**Aim of the task**
How many lines of the records contain the word "балкон"? Reply with the number alone.

**Stored data entries**
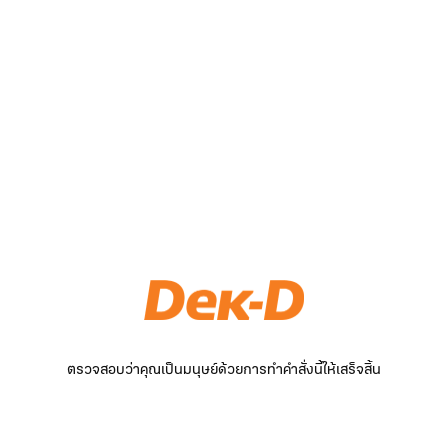
ตรวจสอบว่าคุณเป็นมนุษย์ด้วยการทำคำสั่งนี้ให้เสร็จสิ้น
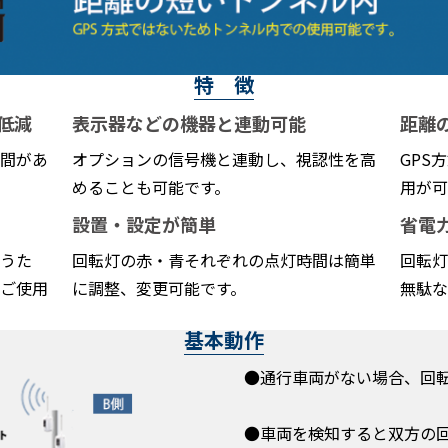
特 徴
低減
表示器などの機器と連動可能
距離
間があ
オプションの信号機と連動し、視認性を高
GPS
めることも可能です。
用が可
設置・設定が簡単
省電
うた
回転灯の赤・青それぞれの点灯時間は簡単
回転灯
ご使用
に調整、変更可能です。
無駄な
基本動作
●通行車両がない場合、回
●車両を検知すると双方の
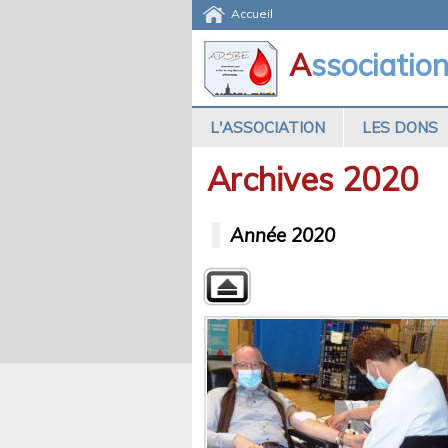
Accueil
A
ssociatio
L'ASSOCIATION
LES DONS
Archives 2020
Année 2020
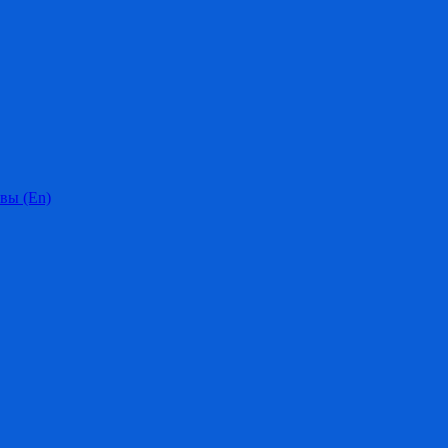
вы (En)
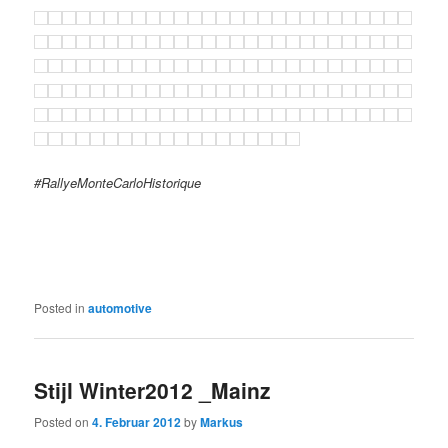
#RallyeMonteCarloHistorique
Posted in
automotive
Stijl Winter2012 _Mainz
Posted on
4. Februar 2012
by
Markus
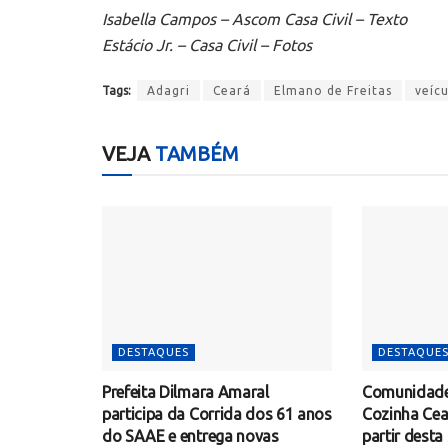
Isabella Campos – Ascom Casa Civil – Texto
Estácio Jr. – Casa Civil – Fotos
Tags:
Adagri
Ceará
Elmano de Freitas
veíc
VEJA
TAMBÉM
DESTAQUES
DESTAQUE
Prefeita Dilmara Amaral
Comunidade 
participa da Corrida dos 61 anos
Cozinha Ce
do SAAE e entrega novas
partir desta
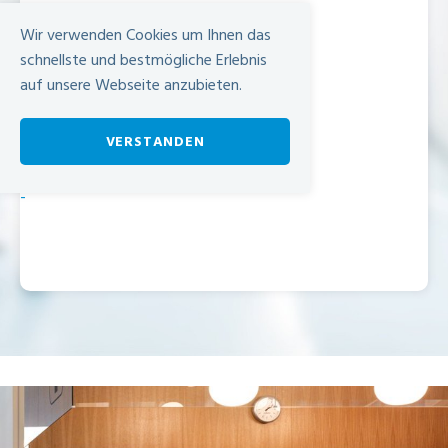
Dokumente
Wir verwenden Cookies um Ihnen das
Broschüre – Mundhygiene bei
schnellste und bestmögliche Erlebnis
Chemotherapie
auf unsere Webseite anzubieten.
VERSTANDEN
-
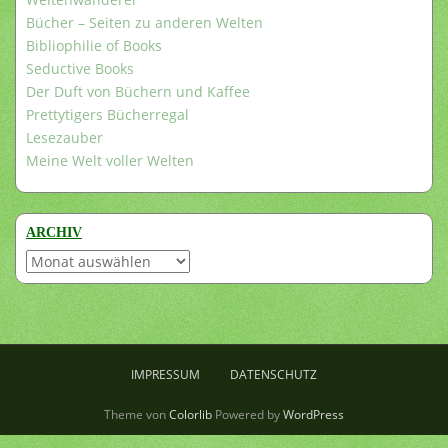
Bücher – Seiten zu anderen Welten
Bibliophilie of Books
Seductive Books
Der Duft von Büchern und Kaffee
Prettytigers Bücherregal
Lesezauber
Meine Welt voller Welten
ARCHIV
Archiv
IMPRESSUM
DATENSCHUTZ
Theme von
Colorlib
Powered by
WordPress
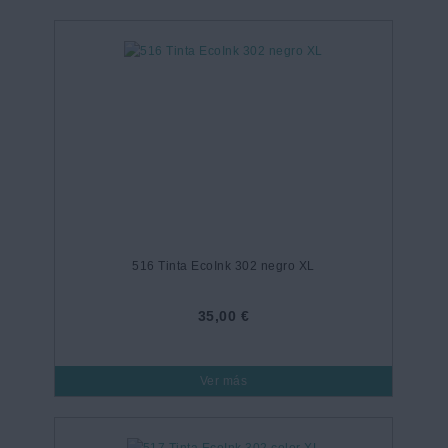
516 Tinta EcoInk 302 negro XL
35,00 €
Ver más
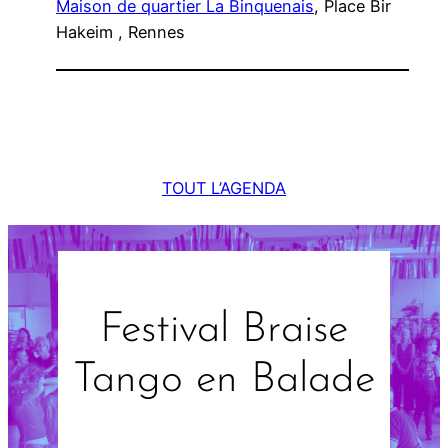
Maison de quartier La Binquenais
, Place Bir
Hakeim , Rennes
TOUT L’AGENDA
Festival Braise
Tango en Balade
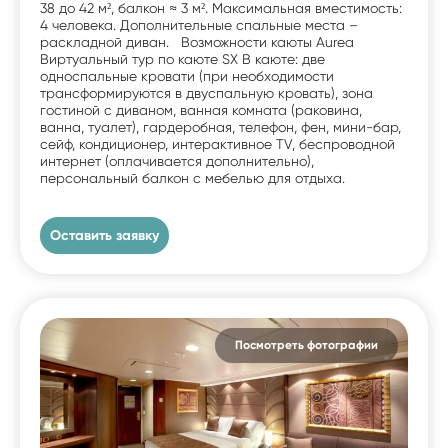
38 до 42 м², балкон ≈ 3 м². Максимальная вместимость:
4 человека. Дополнительные спальные места –
раскладной диван. Возможности каюты Aurea
Виртуальный тур по каюте SX В каюте: две
односпальные кровати (при необходимости
трансформируются в двуспальную кровать), зона
гостиной с диваном, ванная комната (раковина,
ванна, туалет), гардеробная, телефон, фен, мини-бар,
сейф, кондиционер, интерактивное TV, беспроводной
интернет (оплачивается дополнительно),
персональный балкон с мебелью для отдыха.
Оставить заявку
Посмотреть фотографии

**Output of the task**
2